We love self-help books and do-it-yourself repairs. Much of this stems from our American individualistic tendencies, so it’s really nothing new. Actually, it far predates American history, because, though we may not have the books to show for it, man has been trying to self-medicate his troubles since the beginning of time.
Thank you, Adam and Eve.
But each person is tempted when they are dragged away by their own evil desire and enticed. Then, after desire has conceived, it gives birth to sin; and sin, when it is full-grown, gives birth to death.
James 1:14-15 (NIV)
Though I may be able to fix a toilet by myself (with help from a YouTube video, of course), what can fix my pride, my lusts, and my compulsions? Some things we cannot overcome in our own power.
Of course, that doesn’t mean the world hasn’t tried. Think about Buddhism, yoga, or even Islam. I work hard to do good, but then something catches my eye, and I find myself prone to wander.
As far back as the seventeenth century, Blaise Pascal saw it:
It is in vain that you seek within yourselves the cure for your miseries…Your chief maladies are the pride that withdraws you from God, and the lust that binds you to earth.
Blaise Pascal, Pensées.
No self-help remedies provide the remedy for the soul. It is their deceptive aim to make you think they do. Instead, it’s a feel-good pickup for the day or moment, but what does it offer when we’re in the bed, facing the end of this life? Nada—literally.
I don’t want nothingness to be my destination.
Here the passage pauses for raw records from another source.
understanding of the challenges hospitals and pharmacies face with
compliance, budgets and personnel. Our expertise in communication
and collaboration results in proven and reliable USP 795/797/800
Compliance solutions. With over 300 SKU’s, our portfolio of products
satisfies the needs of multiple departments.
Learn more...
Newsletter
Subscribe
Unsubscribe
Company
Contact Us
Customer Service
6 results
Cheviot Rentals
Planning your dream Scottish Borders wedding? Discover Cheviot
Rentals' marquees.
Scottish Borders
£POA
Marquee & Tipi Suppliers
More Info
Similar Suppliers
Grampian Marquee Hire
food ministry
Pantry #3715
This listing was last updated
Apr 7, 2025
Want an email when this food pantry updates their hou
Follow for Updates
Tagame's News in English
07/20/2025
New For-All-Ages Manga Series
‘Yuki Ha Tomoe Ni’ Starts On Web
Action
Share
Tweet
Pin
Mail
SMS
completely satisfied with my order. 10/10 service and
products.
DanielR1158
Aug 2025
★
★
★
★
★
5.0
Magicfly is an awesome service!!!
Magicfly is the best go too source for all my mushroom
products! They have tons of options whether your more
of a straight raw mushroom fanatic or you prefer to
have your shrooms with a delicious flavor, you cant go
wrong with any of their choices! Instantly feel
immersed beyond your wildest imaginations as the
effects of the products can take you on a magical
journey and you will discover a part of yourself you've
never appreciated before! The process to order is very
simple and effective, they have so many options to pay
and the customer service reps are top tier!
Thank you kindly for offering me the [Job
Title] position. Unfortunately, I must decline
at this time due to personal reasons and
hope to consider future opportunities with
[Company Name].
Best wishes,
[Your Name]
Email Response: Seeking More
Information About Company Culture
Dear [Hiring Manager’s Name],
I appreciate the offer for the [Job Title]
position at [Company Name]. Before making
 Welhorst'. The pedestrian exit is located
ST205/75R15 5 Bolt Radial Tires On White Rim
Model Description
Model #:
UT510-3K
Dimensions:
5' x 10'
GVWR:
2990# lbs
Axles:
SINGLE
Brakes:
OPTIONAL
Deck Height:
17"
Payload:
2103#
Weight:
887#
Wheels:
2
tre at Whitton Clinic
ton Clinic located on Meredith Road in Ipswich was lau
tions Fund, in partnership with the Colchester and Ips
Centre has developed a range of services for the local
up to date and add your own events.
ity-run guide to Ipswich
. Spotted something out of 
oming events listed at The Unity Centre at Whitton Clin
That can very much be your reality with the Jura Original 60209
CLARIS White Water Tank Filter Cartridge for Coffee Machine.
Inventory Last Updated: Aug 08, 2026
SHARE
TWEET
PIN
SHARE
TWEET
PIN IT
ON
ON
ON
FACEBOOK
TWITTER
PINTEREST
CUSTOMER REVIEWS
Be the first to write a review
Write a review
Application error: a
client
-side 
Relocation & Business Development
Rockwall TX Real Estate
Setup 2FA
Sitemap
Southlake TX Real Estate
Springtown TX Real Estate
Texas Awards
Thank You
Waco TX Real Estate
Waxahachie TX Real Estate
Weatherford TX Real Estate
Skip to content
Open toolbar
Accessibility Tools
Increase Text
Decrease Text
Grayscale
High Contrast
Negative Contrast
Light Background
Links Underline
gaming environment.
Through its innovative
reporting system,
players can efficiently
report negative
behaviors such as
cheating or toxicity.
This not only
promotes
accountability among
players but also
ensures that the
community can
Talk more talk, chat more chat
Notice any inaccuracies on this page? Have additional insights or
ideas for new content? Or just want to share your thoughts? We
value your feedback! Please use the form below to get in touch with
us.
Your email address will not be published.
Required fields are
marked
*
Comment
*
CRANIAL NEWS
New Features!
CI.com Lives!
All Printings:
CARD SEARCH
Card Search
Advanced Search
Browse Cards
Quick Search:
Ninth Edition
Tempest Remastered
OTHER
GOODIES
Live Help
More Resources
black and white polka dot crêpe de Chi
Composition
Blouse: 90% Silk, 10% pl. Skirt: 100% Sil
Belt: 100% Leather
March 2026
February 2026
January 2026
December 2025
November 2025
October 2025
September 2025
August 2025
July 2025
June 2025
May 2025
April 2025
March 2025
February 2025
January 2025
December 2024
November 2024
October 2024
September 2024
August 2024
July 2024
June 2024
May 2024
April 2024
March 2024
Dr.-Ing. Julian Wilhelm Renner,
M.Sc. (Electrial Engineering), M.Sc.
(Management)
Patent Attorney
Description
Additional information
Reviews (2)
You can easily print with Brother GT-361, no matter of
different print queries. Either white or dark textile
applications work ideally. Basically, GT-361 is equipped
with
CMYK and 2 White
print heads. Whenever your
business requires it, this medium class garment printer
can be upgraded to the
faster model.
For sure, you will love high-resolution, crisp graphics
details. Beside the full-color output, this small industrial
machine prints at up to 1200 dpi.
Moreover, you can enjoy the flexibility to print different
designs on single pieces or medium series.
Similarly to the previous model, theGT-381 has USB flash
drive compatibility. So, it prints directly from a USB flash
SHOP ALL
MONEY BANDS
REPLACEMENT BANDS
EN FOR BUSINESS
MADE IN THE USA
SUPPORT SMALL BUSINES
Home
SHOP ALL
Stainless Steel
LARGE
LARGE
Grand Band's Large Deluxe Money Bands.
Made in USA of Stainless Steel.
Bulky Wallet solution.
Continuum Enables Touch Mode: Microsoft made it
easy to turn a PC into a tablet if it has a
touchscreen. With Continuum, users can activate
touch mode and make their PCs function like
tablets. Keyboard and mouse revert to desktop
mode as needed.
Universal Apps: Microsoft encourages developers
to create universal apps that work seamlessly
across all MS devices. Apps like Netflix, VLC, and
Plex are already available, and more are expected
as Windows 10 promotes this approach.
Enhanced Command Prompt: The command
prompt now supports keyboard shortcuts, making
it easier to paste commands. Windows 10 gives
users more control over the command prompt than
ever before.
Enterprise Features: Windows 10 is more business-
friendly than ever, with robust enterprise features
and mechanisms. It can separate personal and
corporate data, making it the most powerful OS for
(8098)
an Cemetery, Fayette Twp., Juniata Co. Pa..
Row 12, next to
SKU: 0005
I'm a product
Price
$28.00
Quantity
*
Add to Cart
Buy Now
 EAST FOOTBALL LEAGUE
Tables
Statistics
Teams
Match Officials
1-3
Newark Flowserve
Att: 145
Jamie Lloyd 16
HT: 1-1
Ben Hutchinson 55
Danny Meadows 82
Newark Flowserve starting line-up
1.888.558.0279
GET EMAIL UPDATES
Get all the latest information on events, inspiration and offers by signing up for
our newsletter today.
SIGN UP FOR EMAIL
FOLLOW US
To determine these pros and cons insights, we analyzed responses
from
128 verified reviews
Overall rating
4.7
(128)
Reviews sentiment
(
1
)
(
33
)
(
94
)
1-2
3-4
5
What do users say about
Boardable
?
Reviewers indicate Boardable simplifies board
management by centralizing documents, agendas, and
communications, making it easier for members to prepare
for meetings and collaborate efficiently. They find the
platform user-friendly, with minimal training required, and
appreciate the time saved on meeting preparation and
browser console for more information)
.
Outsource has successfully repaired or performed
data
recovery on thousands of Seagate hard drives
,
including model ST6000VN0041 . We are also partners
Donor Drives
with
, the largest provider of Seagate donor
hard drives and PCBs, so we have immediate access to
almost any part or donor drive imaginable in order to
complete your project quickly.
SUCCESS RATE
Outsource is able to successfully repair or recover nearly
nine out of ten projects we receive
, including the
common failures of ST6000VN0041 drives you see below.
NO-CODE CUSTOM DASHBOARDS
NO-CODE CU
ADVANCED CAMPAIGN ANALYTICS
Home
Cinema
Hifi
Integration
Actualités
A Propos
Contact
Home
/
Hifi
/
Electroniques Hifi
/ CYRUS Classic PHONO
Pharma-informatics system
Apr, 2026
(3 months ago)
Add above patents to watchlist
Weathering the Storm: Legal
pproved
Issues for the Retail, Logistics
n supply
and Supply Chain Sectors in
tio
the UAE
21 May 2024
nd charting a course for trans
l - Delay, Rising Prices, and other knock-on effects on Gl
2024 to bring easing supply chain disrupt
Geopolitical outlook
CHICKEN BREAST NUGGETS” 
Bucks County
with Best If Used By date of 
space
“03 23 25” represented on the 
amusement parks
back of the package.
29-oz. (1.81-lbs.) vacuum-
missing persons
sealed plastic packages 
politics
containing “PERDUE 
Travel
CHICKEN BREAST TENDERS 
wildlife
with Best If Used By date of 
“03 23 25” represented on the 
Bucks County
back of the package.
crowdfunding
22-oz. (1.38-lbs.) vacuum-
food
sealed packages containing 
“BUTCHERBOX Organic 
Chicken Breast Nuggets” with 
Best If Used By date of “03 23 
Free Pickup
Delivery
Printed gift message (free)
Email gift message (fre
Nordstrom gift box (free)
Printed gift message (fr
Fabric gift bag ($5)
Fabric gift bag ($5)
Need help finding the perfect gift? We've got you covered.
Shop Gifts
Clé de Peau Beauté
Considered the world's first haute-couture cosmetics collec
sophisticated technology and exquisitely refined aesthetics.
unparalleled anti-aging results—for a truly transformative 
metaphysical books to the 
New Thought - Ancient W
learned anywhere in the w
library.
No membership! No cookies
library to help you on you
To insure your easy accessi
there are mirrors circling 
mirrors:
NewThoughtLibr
Nothingness provides nothing to live for. When we place our pride and lust at the feet of Jesus, he takes them and casts them as far as the east is from the west, then he takes our hand, fills us with his Spirit, and allows us to look at each day with purpose and hope because we now have someone to live for.
Are you relying on vain cures for the underlying vanity found within? Confess it to Jesus and let him provide the cure that brings complete healing for eternity.